Też się cieszę, że powinienem zdążyć z remontem do końca lipca. Jesienią, chcąc jak najwięcej 'starego' Kornika oszczędzić i oczywiście pracy, zostawiłem z jednej strony cztery listwy, a z drugiej sześć. Teraz żałuję, bo zyskałem dwa dni pracy, a efekt naturalnego drewna nie jest w pełni wyeksponowany. Stare, to stare i mniej ładnie wyglądają od nowych! Nie ma to najmniejszego wpływu na wytrzymałość łodzi, która wytrzyma każdy jeziorowy 'sztorm'.
Dzisiaj było drugie malowanie, jutro będzie trzecie, a w sobotę uszczelnianie. Po niedzieli odwracam żaglówkę i zabieram się za prace wewnątrz kokpitu.

Na egzaminie żeglarskim wymagana była umiejętność wiązania ponad 20 węzłów. Teraz pamiętam cztery, może pięć i to z powodzeniem wystarcza do żeglowania i obsługi 'portowej' łodzi.

Ahoj!
(14.06.2018, 04:11:28)Edward napisał(a): [ -> ]Dwa dni temu zakończyłem kolejną, już dwunastą po przeszczepie, dziesięciodniową kurację antybiotykową i nadrabiam wynikłe z niej zaległości.
Jedni łykają antybiotyki, inni hormony, jeszcze inni suplementy, a większość  -  wszystko to, co się im mówi.
Antybiotyk w sumie wychodzi chyba najtaniej.
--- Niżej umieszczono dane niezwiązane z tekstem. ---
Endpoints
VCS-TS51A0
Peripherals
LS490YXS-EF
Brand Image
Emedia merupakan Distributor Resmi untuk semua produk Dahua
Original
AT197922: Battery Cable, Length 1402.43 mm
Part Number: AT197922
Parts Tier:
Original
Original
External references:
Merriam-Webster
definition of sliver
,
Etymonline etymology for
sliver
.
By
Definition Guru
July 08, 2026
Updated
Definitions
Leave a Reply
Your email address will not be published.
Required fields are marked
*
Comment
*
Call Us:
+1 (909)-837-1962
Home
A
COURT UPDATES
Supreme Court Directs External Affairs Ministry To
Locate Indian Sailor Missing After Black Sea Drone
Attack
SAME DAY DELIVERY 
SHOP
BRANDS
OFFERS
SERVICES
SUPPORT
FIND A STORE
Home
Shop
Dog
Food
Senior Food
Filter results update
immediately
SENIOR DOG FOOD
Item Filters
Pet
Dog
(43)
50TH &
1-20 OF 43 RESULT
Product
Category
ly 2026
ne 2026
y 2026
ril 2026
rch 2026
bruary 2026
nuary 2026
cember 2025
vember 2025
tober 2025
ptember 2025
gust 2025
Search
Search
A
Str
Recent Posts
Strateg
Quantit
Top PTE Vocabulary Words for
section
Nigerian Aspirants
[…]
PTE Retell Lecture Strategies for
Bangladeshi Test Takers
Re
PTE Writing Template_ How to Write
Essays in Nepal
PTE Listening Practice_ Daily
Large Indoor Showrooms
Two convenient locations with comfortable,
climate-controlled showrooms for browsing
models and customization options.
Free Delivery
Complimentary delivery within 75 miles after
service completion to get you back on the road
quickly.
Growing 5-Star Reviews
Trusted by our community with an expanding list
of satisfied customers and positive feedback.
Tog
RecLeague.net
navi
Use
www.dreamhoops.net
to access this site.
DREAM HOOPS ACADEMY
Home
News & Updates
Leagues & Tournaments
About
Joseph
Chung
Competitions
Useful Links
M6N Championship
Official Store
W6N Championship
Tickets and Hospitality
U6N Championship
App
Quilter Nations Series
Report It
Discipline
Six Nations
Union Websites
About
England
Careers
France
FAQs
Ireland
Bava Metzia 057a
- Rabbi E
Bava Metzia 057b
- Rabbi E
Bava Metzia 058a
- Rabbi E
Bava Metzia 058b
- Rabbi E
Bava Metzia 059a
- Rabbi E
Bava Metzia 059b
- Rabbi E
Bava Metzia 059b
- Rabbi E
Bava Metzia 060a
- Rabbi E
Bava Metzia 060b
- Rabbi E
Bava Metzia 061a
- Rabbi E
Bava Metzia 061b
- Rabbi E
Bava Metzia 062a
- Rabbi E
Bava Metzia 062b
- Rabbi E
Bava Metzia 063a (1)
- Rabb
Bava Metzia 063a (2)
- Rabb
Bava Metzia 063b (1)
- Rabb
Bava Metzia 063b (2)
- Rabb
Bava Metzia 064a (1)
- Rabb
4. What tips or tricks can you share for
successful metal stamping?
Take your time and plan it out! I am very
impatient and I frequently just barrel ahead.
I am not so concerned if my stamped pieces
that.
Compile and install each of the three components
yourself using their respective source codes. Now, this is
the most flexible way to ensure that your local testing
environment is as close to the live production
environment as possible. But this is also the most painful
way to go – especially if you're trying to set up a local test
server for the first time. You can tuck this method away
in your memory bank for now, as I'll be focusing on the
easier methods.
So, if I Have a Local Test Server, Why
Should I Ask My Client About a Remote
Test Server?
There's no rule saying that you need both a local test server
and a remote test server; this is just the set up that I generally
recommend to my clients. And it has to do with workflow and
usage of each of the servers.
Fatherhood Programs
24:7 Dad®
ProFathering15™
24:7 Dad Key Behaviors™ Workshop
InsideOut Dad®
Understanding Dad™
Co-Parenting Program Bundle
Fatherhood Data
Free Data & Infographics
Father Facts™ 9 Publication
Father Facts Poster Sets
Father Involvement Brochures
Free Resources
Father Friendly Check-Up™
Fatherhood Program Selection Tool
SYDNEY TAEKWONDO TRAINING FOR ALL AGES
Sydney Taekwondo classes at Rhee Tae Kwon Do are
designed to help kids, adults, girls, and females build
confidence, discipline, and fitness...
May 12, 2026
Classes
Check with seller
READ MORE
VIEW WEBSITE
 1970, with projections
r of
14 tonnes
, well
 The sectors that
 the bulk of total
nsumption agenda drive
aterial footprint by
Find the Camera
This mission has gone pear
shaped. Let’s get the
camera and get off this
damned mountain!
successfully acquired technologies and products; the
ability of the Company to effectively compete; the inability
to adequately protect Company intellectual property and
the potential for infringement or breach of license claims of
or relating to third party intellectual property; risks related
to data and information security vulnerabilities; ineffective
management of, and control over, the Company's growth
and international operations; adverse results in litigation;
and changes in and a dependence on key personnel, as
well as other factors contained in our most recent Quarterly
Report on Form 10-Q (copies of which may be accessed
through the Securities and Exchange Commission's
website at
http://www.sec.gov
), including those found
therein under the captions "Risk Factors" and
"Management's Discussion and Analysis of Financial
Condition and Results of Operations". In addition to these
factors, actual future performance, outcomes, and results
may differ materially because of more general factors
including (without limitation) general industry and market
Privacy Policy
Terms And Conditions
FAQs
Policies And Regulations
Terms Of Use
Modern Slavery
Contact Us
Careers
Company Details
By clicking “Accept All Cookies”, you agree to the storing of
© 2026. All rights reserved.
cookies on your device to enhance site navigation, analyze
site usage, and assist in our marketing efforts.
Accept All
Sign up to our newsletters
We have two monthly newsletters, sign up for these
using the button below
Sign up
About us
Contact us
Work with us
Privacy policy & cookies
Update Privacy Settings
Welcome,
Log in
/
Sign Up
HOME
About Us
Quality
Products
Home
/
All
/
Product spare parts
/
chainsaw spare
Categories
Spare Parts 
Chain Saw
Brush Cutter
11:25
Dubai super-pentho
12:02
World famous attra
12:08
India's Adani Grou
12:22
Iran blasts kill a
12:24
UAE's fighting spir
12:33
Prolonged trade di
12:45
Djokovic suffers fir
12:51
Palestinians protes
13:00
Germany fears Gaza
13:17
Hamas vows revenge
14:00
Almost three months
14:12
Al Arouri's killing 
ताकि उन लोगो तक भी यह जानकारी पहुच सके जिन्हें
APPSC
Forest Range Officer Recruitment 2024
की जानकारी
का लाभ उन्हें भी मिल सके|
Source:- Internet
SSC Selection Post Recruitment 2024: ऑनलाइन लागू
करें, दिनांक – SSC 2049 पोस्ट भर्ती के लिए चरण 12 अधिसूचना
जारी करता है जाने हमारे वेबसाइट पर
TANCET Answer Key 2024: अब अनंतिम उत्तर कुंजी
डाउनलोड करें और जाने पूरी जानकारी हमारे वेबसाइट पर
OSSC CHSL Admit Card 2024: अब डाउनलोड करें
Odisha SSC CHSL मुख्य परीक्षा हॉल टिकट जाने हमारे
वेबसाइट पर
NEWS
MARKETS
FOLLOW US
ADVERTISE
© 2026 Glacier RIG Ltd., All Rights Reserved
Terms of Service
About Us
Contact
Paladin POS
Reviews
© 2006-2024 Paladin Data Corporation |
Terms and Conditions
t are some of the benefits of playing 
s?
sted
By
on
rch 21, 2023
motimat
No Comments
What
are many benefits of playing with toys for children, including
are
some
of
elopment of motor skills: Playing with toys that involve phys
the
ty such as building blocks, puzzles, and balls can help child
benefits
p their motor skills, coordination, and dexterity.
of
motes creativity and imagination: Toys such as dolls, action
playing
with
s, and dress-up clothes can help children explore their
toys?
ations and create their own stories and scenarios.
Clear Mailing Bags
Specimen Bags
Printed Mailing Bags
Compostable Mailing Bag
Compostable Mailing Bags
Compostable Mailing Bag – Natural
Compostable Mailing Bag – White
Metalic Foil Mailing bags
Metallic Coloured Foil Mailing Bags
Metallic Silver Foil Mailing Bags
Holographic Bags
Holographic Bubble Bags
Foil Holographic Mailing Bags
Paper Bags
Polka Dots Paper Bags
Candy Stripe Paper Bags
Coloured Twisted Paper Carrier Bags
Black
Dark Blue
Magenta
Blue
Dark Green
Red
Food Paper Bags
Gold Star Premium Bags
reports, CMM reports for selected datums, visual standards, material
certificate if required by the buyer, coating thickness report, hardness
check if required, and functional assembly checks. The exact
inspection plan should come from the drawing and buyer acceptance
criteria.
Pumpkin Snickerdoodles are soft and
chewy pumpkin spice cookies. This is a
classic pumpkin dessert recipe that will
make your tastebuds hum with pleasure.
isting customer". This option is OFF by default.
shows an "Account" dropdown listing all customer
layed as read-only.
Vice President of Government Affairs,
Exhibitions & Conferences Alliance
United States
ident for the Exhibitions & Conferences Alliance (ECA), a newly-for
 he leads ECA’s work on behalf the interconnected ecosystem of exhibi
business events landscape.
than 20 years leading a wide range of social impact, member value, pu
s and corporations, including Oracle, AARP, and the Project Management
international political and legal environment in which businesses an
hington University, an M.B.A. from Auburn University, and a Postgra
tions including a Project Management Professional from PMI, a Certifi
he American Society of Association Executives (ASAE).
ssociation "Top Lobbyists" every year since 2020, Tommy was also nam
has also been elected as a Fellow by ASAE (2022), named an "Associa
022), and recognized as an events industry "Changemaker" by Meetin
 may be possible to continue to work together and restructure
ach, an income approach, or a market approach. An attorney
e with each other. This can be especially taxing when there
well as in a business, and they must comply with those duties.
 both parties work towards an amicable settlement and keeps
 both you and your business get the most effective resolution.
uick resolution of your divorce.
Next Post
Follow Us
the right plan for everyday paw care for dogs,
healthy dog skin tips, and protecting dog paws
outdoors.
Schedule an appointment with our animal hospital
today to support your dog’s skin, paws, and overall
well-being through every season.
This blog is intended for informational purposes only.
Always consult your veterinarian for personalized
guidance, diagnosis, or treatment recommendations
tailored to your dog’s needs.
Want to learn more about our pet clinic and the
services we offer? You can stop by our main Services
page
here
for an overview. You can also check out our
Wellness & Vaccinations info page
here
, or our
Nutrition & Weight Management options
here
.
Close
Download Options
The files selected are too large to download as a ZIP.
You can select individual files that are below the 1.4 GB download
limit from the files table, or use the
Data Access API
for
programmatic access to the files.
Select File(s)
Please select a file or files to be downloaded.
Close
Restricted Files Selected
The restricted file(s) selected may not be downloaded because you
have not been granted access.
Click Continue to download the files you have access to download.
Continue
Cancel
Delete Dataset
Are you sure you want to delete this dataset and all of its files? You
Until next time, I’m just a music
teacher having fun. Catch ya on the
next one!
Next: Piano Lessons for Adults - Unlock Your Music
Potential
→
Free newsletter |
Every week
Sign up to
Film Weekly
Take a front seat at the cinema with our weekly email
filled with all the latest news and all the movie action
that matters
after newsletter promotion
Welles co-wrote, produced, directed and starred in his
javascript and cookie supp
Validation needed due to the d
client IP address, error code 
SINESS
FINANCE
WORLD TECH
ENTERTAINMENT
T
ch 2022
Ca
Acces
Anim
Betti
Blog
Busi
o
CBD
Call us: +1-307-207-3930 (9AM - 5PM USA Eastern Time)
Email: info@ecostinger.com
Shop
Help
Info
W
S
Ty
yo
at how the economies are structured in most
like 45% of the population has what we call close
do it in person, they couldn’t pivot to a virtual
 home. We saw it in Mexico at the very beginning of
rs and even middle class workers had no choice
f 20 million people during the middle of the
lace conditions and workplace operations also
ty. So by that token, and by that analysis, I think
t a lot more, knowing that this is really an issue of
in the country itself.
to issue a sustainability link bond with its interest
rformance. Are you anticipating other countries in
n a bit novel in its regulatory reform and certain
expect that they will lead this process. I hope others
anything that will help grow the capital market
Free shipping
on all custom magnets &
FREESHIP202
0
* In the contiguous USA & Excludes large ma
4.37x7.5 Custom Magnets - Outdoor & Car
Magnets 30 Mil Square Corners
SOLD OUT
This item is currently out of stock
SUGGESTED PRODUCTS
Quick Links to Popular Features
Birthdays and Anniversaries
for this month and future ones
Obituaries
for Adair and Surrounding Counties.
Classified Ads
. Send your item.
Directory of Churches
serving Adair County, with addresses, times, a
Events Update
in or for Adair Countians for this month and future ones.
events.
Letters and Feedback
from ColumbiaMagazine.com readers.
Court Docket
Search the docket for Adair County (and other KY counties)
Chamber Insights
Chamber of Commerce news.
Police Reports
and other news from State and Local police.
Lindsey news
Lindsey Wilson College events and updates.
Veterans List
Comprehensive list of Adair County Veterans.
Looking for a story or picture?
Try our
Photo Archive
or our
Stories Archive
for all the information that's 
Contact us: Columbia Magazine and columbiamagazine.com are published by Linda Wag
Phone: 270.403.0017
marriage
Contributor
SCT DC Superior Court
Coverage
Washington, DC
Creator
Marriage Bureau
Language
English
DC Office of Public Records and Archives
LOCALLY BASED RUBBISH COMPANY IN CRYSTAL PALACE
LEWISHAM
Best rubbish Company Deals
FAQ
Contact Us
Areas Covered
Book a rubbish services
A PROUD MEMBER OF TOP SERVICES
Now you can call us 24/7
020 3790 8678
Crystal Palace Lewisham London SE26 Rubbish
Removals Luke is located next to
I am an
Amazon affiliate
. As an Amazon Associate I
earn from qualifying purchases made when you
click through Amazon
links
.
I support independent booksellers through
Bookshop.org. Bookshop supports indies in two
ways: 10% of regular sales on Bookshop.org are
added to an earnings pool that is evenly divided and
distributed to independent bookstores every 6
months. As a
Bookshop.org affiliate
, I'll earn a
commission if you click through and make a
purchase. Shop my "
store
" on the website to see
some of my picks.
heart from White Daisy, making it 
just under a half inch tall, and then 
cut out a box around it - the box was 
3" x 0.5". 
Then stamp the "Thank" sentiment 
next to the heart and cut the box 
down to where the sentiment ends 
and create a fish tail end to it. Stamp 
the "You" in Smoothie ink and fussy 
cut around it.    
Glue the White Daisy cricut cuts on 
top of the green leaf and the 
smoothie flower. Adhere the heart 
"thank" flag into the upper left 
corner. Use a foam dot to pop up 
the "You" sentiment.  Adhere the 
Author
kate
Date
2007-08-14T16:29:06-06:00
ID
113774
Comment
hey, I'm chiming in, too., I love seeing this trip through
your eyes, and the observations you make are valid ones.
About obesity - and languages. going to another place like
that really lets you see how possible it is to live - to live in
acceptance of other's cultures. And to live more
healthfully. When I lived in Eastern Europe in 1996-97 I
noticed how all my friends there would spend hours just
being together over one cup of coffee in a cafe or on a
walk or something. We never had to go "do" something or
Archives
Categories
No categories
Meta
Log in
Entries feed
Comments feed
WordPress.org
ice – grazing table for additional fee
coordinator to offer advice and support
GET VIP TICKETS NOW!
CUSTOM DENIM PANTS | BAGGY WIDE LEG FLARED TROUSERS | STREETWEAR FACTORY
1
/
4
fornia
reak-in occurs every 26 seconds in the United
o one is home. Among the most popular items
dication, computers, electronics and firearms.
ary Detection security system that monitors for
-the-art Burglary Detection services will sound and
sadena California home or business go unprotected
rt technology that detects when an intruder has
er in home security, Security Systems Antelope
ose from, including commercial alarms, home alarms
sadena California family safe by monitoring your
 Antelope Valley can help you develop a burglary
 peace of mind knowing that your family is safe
Cytat:  nadrabiam  zaległości.  

A zdążysz przed sierpniem? 
Liczymy na to.


Cytat:  Nowa rodzina wróbli doczekała się potomstwa. Miło patrzeć jak oba ptaki dokarmiają maluchy schowane gdzieś w głębi budki lęgowej. Mam nadzieję, że sójka tym razem pozwoli im cieszyć się życiem.  

No to wtedy rodzina sójek padnie z głodu.
Pamiętaj, że "teoria wszystkiego", czyli koncepcja świata idealnego,  powinna być spójna.